Please retype only the lines below that run from the one containing "FOR H&S | |" through the last line, both included, without altering a word.

Stored data entries:

..............................

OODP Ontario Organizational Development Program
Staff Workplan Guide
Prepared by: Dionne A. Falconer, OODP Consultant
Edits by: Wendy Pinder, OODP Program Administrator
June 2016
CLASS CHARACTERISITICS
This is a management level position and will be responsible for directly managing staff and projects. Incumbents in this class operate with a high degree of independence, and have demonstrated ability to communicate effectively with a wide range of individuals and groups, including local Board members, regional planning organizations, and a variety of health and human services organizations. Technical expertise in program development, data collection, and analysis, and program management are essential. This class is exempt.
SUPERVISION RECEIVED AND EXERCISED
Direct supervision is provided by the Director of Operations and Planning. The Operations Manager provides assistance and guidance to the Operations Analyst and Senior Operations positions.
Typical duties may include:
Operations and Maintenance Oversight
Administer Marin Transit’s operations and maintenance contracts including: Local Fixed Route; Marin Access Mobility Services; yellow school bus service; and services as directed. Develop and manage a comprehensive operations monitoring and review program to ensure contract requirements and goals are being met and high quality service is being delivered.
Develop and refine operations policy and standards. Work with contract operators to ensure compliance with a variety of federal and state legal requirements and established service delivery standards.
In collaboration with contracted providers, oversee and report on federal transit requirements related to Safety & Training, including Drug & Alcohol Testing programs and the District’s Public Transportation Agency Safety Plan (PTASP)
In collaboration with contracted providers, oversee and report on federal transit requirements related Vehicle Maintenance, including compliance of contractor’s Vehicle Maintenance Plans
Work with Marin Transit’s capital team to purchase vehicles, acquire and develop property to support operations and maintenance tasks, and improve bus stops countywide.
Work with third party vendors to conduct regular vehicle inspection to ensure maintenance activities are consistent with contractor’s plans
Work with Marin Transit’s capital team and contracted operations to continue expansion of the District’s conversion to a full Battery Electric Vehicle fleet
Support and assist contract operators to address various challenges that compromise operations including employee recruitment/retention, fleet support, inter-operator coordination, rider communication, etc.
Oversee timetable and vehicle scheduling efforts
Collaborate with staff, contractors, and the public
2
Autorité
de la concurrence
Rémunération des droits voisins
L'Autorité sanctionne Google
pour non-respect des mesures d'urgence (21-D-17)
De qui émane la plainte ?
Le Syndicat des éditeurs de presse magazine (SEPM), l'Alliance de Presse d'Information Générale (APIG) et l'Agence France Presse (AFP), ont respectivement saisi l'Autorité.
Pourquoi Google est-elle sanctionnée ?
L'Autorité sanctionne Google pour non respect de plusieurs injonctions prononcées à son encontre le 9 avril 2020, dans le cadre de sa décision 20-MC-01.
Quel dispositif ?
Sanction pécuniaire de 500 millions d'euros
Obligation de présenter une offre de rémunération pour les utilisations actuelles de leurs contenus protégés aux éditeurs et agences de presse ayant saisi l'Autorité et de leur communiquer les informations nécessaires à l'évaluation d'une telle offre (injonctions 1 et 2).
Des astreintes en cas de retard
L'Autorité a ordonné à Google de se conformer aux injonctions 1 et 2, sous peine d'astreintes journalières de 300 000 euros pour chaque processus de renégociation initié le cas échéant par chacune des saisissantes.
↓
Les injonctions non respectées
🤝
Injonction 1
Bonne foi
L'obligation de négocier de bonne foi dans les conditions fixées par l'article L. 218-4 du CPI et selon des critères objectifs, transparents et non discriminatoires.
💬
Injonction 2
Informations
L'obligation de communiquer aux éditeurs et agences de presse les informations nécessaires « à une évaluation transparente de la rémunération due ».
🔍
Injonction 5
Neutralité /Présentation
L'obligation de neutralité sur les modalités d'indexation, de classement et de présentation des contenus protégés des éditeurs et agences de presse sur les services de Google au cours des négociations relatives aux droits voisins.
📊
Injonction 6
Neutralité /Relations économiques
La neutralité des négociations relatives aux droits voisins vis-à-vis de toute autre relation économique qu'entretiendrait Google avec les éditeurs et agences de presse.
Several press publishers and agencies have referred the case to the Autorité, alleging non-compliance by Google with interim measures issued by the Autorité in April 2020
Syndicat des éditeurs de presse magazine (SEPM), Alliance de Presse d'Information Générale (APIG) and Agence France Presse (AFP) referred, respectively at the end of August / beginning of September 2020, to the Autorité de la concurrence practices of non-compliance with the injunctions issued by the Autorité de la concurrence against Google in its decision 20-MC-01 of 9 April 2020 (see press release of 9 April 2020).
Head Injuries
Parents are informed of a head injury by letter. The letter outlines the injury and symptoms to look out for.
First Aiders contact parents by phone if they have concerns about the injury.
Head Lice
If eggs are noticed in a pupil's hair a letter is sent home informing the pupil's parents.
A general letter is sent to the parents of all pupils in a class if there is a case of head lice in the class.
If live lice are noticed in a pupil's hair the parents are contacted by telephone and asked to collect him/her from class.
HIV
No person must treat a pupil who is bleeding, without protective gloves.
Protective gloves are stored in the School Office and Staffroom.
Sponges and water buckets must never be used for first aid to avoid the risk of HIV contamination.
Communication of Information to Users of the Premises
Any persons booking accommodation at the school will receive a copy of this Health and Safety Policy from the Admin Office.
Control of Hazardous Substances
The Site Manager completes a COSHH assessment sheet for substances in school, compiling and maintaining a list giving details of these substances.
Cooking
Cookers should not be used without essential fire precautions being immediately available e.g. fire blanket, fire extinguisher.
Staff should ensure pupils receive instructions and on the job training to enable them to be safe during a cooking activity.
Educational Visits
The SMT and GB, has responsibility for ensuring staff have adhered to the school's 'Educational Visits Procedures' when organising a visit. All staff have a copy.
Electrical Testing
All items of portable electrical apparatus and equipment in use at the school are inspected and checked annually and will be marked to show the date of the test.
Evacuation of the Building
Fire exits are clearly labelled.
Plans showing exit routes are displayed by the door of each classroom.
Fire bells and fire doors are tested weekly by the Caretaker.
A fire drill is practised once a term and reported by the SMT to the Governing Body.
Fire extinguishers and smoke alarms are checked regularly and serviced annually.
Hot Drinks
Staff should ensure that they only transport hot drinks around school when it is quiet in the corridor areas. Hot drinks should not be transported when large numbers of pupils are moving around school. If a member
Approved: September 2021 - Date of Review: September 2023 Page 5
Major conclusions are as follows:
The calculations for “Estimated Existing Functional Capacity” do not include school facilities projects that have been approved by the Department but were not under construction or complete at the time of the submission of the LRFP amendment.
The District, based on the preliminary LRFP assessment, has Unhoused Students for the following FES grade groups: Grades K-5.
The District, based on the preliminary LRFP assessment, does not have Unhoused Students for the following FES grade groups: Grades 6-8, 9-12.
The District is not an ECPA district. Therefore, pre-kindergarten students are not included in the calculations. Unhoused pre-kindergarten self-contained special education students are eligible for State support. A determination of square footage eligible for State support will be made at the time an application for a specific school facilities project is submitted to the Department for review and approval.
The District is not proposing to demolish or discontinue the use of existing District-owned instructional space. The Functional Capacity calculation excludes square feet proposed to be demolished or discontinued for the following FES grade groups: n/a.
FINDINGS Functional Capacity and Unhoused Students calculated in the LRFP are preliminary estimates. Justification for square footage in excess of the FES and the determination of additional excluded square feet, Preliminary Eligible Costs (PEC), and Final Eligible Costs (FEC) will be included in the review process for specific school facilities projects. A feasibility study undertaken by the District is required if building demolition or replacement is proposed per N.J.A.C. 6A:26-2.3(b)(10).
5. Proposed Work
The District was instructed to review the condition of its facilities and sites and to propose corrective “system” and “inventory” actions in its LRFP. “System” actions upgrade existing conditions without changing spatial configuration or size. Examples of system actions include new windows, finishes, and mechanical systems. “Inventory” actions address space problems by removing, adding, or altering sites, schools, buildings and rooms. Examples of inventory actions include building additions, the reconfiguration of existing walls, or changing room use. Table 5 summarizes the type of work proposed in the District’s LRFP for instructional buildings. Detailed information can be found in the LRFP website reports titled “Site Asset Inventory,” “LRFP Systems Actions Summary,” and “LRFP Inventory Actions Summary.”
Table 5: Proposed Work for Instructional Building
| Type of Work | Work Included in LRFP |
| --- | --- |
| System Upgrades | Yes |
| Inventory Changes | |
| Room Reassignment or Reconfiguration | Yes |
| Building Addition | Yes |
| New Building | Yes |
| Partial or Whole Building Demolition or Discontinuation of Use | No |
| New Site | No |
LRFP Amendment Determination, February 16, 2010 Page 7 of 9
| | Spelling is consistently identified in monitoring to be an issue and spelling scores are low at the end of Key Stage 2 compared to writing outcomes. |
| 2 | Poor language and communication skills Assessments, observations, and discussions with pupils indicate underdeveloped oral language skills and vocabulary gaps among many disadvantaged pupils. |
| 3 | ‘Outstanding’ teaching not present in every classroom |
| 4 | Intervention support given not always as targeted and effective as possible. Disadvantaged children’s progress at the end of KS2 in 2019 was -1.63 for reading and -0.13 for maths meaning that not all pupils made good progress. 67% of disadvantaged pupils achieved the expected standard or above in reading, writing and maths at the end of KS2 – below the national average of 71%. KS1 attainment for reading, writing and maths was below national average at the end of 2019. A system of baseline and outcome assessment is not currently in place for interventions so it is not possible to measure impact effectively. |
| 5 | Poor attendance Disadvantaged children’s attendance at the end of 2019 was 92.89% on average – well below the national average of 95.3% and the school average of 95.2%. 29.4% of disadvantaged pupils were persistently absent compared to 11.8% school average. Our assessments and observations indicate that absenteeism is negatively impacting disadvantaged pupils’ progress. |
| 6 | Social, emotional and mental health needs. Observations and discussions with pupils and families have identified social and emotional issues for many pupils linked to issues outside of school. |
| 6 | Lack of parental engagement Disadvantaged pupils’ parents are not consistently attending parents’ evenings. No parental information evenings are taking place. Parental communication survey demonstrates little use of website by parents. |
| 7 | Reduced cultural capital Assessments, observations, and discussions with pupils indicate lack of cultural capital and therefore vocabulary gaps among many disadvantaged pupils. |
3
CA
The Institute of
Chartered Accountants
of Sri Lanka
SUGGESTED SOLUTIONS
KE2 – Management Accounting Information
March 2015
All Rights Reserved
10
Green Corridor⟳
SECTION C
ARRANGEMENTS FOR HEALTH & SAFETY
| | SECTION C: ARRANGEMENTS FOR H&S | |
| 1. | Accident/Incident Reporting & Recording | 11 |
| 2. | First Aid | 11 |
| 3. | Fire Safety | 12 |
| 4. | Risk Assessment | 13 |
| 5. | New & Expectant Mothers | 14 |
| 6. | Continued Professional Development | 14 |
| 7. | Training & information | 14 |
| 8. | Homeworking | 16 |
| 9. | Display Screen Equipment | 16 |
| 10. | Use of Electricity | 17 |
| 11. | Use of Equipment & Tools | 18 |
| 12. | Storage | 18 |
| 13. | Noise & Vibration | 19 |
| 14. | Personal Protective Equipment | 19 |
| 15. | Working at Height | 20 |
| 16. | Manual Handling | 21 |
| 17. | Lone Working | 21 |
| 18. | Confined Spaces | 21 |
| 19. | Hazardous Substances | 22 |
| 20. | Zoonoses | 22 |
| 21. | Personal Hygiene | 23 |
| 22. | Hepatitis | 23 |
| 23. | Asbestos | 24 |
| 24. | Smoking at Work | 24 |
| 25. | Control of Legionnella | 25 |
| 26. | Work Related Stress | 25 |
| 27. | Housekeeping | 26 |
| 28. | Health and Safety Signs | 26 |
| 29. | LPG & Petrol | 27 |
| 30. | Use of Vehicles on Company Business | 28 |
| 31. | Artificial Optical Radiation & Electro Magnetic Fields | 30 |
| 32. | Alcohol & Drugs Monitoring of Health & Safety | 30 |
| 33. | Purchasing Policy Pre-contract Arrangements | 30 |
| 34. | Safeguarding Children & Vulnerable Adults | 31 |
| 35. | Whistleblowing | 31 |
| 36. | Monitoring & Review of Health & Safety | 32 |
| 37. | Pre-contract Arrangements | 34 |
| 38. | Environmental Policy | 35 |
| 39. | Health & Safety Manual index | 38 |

..............................

* ANSWER AREA *
| | SECTION C: ARRANGEMENTS FOR H&S | |
| 1. | Accident/Incident Reporting & Recording | 11 |
| 2. | First Aid | 11 |
| 3. | Fire Safety | 12 |
| 4. | Risk Assessment | 13 |
| 5. | New & Expectant Mothers | 14 |
| 6. | Continued Professional Development | 14 |
| 7. | Training & information | 14 |
| 8. | Homeworking | 16 |
| 9. | Display Screen Equipment | 16 |
| 10. | Use of Electricity | 17 |
| 11. | Use of Equipment & Tools | 18 |
| 12. | Storage | 18 |
| 13. | Noise & Vibration | 19 |
| 14. | Personal Protective Equipment | 19 |
| 15. | Working at Height | 20 |
| 16. | Manual Handling | 21 |
| 17. | Lone Working | 21 |
| 18. | Confined Spaces | 21 |
| 19. | Hazardous Substances | 22 |
| 20. | Zoonoses | 22 |
| 21. | Personal Hygiene | 23 |
| 22. | Hepatitis | 23 |
| 23. | Asbestos | 24 |
| 24. | Smoking at Work | 24 |
| 25. | Control of Legionnella | 25 |
| 26. | Work Related Stress | 25 |
| 27. | Housekeeping | 26 |
| 28. | Health and Safety Signs | 26 |
| 29. | LPG & Petrol | 27 |
| 30. | Use of Vehicles on Company Business | 28 |
| 31. | Artificial Optical Radiation & Electro Magnetic Fields | 30 |
| 32. | Alcohol & Drugs Monitoring of Health & Safety | 30 |
| 33. | Purchasing Policy Pre-contract Arrangements | 30 |
| 34. | Safeguarding Children & Vulnerable Adults | 31 |
| 35. | Whistleblowing | 31 |
| 36. | Monitoring & Review of Health & Safety | 32 |
| 37. | Pre-contract Arrangements | 34 |
| 38. | Environmental Policy | 35 |
| 39. | Health & Safety Manual index | 38 |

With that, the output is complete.